Friday, October 16, 2009
In nearly every Brazilian city, small or large, traditional open-air food markets co-exist with supermarkets and hypermarkets. In any particular locale, only one day a week is "market-day". In my neighbourhood in Fortaleza, on Brazil's Northeast coast, Friday is market day, and it's held in front of a historic iron market structure from the end of the 19th Century. The actual iron market, called Mercado dos Pinhões (the word pinhões means "pine nuts" in Portuguese, but I've been unable to discover why the market is so called), is now a municipal arts and culture centre, and the Friday market has moved into the plaza in front.

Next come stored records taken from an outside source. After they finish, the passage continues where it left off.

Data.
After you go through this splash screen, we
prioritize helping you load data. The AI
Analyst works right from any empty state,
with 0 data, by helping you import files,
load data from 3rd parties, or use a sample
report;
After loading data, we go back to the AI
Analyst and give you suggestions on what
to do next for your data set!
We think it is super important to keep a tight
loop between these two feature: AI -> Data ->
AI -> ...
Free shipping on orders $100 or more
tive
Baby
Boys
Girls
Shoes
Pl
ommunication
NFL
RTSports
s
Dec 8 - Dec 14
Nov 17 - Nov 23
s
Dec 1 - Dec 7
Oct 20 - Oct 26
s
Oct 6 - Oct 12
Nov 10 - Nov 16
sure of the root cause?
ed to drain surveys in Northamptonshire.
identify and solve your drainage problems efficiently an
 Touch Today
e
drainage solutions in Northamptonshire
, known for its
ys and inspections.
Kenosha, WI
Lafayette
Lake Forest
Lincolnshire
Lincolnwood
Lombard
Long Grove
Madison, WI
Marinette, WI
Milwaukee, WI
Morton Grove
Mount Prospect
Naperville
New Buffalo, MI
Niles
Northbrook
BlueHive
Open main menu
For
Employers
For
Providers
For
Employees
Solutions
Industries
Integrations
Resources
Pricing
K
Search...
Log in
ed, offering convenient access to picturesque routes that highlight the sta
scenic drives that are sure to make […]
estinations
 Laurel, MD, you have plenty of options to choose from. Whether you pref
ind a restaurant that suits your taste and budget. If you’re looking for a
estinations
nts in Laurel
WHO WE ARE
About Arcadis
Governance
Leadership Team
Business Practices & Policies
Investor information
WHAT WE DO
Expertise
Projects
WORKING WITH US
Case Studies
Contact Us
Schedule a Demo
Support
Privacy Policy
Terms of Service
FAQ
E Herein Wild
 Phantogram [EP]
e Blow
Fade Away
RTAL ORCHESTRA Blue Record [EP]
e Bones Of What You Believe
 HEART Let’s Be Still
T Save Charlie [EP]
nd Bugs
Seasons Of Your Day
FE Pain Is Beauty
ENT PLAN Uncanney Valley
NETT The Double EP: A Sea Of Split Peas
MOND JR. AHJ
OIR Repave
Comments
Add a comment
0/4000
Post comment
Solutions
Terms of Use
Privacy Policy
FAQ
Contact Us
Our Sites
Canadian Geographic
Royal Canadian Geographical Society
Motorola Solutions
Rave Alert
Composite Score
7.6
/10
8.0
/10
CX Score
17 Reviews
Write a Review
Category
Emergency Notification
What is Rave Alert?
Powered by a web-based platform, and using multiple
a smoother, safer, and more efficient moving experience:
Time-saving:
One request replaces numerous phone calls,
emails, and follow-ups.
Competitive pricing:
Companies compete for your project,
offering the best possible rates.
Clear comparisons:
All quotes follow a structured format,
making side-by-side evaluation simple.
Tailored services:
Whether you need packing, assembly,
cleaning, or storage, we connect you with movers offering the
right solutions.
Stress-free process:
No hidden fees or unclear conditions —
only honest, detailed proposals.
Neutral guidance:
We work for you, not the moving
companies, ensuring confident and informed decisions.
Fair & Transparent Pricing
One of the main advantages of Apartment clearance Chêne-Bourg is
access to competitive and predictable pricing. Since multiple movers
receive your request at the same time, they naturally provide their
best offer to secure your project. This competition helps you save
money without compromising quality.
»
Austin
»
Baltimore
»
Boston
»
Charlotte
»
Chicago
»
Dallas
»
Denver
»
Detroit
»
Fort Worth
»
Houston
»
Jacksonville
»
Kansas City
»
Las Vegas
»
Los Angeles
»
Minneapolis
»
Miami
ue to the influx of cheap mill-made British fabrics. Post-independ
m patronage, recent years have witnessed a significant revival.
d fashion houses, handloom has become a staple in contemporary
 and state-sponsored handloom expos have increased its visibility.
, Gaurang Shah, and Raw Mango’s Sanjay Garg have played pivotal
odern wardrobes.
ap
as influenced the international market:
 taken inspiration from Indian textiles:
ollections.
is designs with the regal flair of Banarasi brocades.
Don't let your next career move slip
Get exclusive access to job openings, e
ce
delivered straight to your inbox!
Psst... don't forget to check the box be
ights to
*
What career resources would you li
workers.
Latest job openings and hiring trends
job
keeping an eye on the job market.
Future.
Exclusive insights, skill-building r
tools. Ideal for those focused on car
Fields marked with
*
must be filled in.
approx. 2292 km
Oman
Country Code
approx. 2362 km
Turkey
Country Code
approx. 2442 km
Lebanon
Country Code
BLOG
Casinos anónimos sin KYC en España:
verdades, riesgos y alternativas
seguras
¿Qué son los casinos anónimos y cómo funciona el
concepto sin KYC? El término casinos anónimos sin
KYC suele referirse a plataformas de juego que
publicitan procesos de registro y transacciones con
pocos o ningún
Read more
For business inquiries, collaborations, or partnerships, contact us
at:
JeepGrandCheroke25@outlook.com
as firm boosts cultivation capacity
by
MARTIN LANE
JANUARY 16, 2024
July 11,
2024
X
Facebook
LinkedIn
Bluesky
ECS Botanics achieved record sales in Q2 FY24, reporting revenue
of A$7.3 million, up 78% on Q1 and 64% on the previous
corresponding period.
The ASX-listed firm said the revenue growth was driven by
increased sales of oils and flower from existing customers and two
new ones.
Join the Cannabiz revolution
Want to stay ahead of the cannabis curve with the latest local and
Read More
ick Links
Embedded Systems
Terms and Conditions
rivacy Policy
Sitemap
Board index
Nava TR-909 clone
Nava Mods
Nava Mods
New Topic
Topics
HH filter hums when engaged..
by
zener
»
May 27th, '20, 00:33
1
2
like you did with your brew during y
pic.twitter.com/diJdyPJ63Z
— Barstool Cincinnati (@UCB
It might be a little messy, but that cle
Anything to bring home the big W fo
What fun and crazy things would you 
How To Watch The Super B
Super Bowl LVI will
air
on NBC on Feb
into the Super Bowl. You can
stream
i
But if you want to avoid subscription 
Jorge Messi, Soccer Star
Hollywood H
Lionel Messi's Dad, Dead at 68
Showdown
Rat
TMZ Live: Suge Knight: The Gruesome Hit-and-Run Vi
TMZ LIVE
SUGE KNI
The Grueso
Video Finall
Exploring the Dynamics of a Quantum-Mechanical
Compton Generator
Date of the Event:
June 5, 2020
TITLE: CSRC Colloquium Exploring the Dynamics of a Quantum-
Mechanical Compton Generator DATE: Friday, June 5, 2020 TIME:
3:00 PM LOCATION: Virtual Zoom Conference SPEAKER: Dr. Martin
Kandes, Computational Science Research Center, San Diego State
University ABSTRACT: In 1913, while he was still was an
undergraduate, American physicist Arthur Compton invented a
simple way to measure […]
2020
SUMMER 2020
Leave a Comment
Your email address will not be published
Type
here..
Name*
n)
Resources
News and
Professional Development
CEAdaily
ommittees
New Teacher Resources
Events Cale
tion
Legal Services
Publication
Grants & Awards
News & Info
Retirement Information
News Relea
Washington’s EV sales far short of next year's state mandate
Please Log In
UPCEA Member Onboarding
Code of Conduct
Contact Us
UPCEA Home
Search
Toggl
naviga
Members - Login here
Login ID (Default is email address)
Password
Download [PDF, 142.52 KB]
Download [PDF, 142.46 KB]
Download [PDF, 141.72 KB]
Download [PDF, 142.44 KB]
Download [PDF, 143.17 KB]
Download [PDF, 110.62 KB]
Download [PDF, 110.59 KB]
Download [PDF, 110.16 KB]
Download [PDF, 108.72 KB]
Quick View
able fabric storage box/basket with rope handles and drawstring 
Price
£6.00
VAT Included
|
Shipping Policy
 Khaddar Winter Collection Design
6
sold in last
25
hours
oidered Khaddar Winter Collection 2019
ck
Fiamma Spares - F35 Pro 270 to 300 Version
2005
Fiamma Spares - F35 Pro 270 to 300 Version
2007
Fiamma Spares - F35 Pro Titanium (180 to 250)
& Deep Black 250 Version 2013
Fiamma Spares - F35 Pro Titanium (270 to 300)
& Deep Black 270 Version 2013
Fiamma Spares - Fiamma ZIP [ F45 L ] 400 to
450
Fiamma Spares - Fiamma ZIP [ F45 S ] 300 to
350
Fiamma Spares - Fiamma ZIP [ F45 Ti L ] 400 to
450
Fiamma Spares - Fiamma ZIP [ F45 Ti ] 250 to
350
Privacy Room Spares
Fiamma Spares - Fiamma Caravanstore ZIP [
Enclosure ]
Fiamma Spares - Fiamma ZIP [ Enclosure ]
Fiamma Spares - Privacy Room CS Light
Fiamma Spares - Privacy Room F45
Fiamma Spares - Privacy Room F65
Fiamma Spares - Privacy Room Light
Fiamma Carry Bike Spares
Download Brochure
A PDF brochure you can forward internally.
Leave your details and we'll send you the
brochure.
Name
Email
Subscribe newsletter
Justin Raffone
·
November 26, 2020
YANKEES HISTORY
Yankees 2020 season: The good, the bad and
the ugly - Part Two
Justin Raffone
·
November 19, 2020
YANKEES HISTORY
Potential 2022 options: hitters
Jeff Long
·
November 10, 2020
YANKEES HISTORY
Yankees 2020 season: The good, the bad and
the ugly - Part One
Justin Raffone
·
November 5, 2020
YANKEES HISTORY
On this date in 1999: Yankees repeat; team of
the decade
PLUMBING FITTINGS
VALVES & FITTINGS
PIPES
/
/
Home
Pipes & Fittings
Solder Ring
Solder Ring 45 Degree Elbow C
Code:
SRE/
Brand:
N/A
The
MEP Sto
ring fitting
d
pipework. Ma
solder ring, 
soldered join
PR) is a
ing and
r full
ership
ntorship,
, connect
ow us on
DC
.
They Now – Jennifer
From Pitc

The iron market structure was constructed in Orleans, France, shipped to Brazil, and assembled in Fortaleza. It opened on April 17, 1897, and was double the present-day size. The open iron-work structure was perfect for Fortaleza's tropical heat, as it allowed the breeze to flow freely through the market. The iron work was highly ornamented in the style of the period, and art-nouveau stained glass was employed under the iron roof.
Today, the Mercado dos Pinhões is a protected historical structure. It no longer serves its original purpose, but its presence gives the Friday market a beauty and gravity it would not have in the absence of the iron lace of the old market sitting squarely on its plaza.